**EXERCISE PROMPT:**
Each record must be retyped in full. No character may differ.

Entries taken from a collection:
= Beginning of Section =

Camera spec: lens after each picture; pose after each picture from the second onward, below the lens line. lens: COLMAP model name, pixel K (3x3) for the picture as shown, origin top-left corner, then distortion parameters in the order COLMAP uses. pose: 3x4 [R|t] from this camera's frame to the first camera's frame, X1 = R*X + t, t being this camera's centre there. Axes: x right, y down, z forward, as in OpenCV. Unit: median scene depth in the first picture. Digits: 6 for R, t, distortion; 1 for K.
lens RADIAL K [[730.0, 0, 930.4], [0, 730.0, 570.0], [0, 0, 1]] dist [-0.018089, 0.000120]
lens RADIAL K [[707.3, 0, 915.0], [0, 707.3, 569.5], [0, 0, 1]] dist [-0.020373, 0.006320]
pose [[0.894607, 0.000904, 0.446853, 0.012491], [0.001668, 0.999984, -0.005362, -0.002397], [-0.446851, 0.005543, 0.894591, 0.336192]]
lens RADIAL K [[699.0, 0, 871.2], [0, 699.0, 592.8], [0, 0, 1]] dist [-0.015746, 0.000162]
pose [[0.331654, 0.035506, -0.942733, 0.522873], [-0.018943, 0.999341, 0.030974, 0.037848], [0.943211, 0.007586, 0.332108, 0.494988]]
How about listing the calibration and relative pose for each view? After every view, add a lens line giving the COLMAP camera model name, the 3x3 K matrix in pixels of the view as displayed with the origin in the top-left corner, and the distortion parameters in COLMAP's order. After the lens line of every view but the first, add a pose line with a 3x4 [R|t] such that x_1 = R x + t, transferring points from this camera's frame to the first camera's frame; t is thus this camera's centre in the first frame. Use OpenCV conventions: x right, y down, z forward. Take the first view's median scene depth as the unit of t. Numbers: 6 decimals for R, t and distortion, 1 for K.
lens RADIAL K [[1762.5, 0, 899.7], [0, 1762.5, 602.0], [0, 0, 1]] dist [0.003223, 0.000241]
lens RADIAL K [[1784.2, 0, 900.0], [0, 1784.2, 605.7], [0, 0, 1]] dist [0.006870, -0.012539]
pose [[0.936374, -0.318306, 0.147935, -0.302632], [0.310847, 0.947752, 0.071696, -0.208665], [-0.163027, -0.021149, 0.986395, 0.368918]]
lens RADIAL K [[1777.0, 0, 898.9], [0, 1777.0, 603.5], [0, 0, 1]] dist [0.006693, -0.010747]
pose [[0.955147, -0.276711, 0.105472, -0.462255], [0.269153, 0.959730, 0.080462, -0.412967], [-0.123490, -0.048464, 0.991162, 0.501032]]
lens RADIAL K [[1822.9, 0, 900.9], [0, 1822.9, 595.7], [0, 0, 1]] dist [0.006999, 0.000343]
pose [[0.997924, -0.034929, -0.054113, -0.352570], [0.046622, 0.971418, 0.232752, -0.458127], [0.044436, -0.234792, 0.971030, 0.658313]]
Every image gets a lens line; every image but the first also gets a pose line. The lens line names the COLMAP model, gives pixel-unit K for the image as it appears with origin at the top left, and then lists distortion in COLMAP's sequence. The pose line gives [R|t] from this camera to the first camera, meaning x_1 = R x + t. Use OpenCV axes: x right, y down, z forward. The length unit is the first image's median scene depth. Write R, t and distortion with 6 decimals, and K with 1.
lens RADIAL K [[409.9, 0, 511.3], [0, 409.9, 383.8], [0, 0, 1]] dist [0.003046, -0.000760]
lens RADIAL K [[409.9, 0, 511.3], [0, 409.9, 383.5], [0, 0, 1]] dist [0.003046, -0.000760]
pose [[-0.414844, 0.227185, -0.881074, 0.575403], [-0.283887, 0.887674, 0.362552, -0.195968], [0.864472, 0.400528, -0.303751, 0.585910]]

= End of Section =

**ANSWER SECTION:**
Camera spec: lens after each picture; pose after each picture from the second onward, below the lens line. lens: COLMAP model name, pixel K (3x3) for the picture as shown, origin top-left corner, then distortion parameters in the order COLMAP uses. pose: 3x4 [R|t] from this camera's frame to the first camera's frame, X1 = R*X + t, t being this camera's centre there. Axes: x right, y down, z forward, as in OpenCV. Unit: median scene depth in the first picture. Digits: 6 for R, t, distortion; 1 for K.
lens RADIAL K [[730.0, 0, 930.4], [0, 730.0, 570.0], [0, 0, 1]] dist [-0.018089, 0.000120]
lens RADIAL K [[707.3, 0, 915.0], [0, 707.3, 569.5], [0, 0, 1]] dist [-0.020373, 0.006320]
pose [[0.894607, 0.000904, 0.446853, 0.012491], [0.001668, 0.999984, -0.005362, -0.002397], [-0.446851, 0.005543, 0.894591, 0.336192]]
lens RADIAL K [[699.0, 0, 871.2], [0, 699.0, 592.8], [0, 0, 1]] dist [-0.015746, 0.000162]
pose [[0.331654, 0.035506, -0.942733, 0.522873], [-0.018943, 0.999341, 0.030974, 0.037848], [0.943211, 0.007586, 0.332108, 0.494988]]
How about listing the calibration and relative pose for each view? After every view, add a lens line giving the COLMAP camera model name, the 3x3 K matrix in pixels of the view as displayed with the origin in the top-left corner, and the distortion parameters in COLMAP's order. After the lens line of every view but the first, add a pose line with a 3x4 [R|t] such that x_1 = R x + t, transferring points from this camera's frame to the first camera's frame; t is thus this camera's centre in the first frame. Use OpenCV conventions: x right, y down, z forward. Take the first view's median scene depth as the unit of t. Numbers: 6 decimals for R, t and distortion, 1 for K.
lens RADIAL K [[1762.5, 0, 899.7], [0, 1762.5, 602.0], [0, 0, 1]] dist [0.003223, 0.000241]
lens RADIAL K [[1784.2, 0, 900.0], [0, 1784.2, 605.7], [0, 0, 1]] dist [0.006870, -0.012539]
pose [[0.936374, -0.318306, 0.147935, -0.302632], [0.310847, 0.947752, 0.071696, -0.208665], [-0.163027, -0.021149, 0.986395, 0.368918]]
lens RADIAL K [[1777.0, 0, 898.9], [0, 1777.0, 603.5], [0, 0, 1]] dist [0.006693, -0.010747]
pose [[0.955147, -0.276711, 0.105472, -0.462255], [0.269153, 0.959730, 0.080462, -0.412967], [-0.123490, -0.048464, 0.991162, 0.501032]]
lens RADIAL K [[1822.9, 0, 900.9], [0, 1822.9, 595.7], [0, 0, 1]] dist [0.006999, 0.000343]
pose [[0.997924, -0.034929, -0.054113, -0.352570], [0.046622, 0.971418, 0.232752, -0.458127], [0.044436, -0.234792, 0.971030, 0.658313]]
Every image gets a lens line; every image but the first also gets a pose line. The lens line names the COLMAP model, gives pixel-unit K for the image as it appears with origin at the top left, and then lists distortion in COLMAP's sequence. The pose line gives [R|t] from this camera to the first camera, meaning x_1 = R x + t. Use OpenCV axes: x right, y down, z forward. The length unit is the first image's median scene depth. Write R, t and distortion with 6 decimals, and K with 1.
lens RADIAL K [[409.9, 0, 511.3], [0, 409.9, 383.8], [0, 0, 1]] dist [0.003046, -0.000760]
lens RADIAL K [[409.9, 0, 511.3], [0, 409.9, 383.5], [0, 0, 1]] dist [0.003046, -0.000760]
pose [[-0.414844, 0.227185, -0.881074, 0.575403], [-0.283887, 0.887674, 0.362552, -0.195968], [0.864472, 0.400528, -0.303751, 0.585910]]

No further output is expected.